A tragédia de Fernanda Câncio
Fernanda Câncio, a repórter orgulhosa do seu feminismo e a lutadora pelos direitos das mulheres, deixou-se deslumbrar pelo exemplo mais básico e caricatural do macho-alfa.
Um amigo disse-me que o texto ferino que Fernanda Câncio escreveu esta segunda-feira no DN – “A tragédia de Sócrates” – foi como declarar guerra à Alemanha em 1945. Acertado, mas tardio. Países que declararam guerra à Alemanha em 1945: Equador, Paraguai, Peru, Uruguai, Egipto, Turquia, Arábia Saudita, Argentina. Temos de admitir que não são os melhores exemplos do mundo, tal como o seu texto não é o melhor exemplo de elegância e de timing – foi escrito com três anos e meio de atraso, e após o PS em peso puxar o tapete a Sócrates. Ainda assim, devo dizer que fiquei muito satisfeito por Câncio ter escrito o que escreveu, e por isso, no momento em que toda a gente a acusa de hipocrisia e outras maldades, apetece-me ensaiar uma defesa da sua pessoa, ainda que para Fernanda Câncio as minhas defesas se pareçam extraordinariamente com ataques.
Primeiro ponto, e ponto fundamental: eu, que ando há dez anos a escrever contra Sócrates, acredito em Fernanda Câncio. Acredito que ela não sabia que ele era corrupto. Acredito que Sócrates foi construindo ao longo da sua vida uma rede de caixas estanques, onde as pessoas de uma caixa pouco ou nada comunicavam com as pessoas de outras caixas. Acredito que ela engoliu a história da herança familiar. Acredito que se houvesse algum indício forte contra si na Operação Marquês o Ministério Público não teria hesitado em acusá-la. Até porque, convenhamos, era isso que apetecia fazer – pela sua atitude arrogante nos interrogatórios, por tudo aquilo que tem escrito contra a Justiça, pela postura absurda que manteve ao longo dos anos, pela mania de calar o essencial e vociferar sobre o acessório.
A tragédia na vida de Fernanda Câncio chama-se José Sócrates, mas infelizmente Câncio nunca foi capaz de admitir em público essa dimensão trágica, desde logo porque implicaria assumir uma humildade e uma fragilidade que ela recusa ter. Fernanda Câncio, a repórter orgulhosa do seu feminismo e a lutadora pelos direitos das mulheres, deixou-se deslumbrar pelo exemplo mais básico e caricatural do macho-alfa.
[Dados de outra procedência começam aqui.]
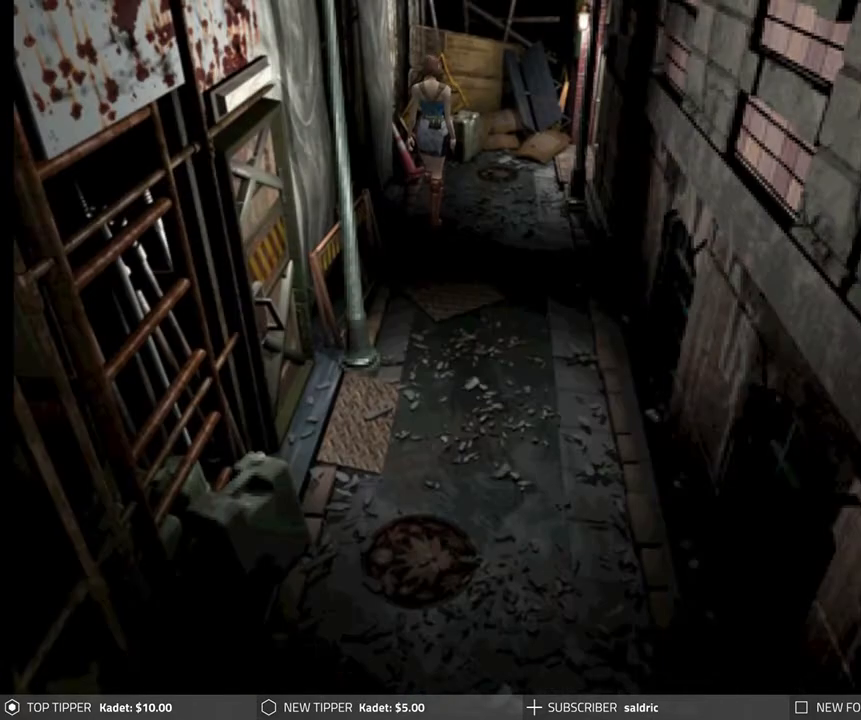
{"buttons": ["DPAD_DOWN"], "left_stick": "center", "events": [[200, "DPAD_LEFT", "down"], [483, "DPAD_LEFT", "up"]]}
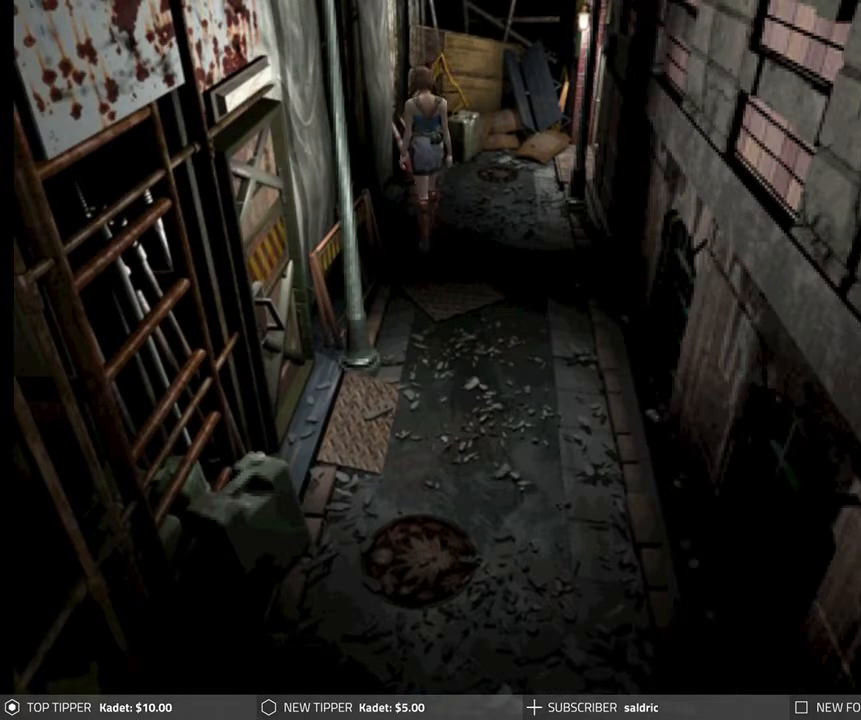
{"buttons": ["DPAD_DOWN"], "left_stick": "center", "events": []}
Fernanda Câncio, uma das grandes jornalistas de investigação portuguesas, foi incapaz de perceber o carácter do político com quem namorou anos a fio, protegendo-o como se fosse uma vítima quando dezenas de pessoas o acusavam de ser mentiroso e corrupto. Fernanda Câncio, a defensora feroz da vida privada, viu o próprio José Sócrates demonstrar porque é que tantos detalhes classificados como “de revista cor de rosa” deviam ter sido notícia em jornais de referência. Perante um homem profundamente manipulador, é bem possível que ninguém tenha sido tão manipulado quanto a inteligente, perspicaz, talentosa, feminista, independente e reservada Fernanda Câncio.
Se isto já não bastasse enquanto tragédia, há ainda mais esta: o seu texto de segunda-feira no DN é bom, mas não chega. Um colunista, quando se engana estrondosamente durante anos a fio, não comete apenas um erro pessoal – esse erro contribui para enganar todos aqueles que o lêem e admiram. A traição de Sócrates a Câncio foi-se propagando até ela própria trair todos aqueles que estavam a lutar contra Sócrates e que ela criticou; todos aqueles que alertavam para um país asfixiado e que ela ridicularizou. Se a profissão de Câncio é escrever, então que escreva. Ninguém nos pode explicar a cabeça de Sócrates tão bem quanto ela. Fernanda Câncio admitiu finalmente que se enganou. Óptimo. Falta agora explicar-nos o como e o porquê.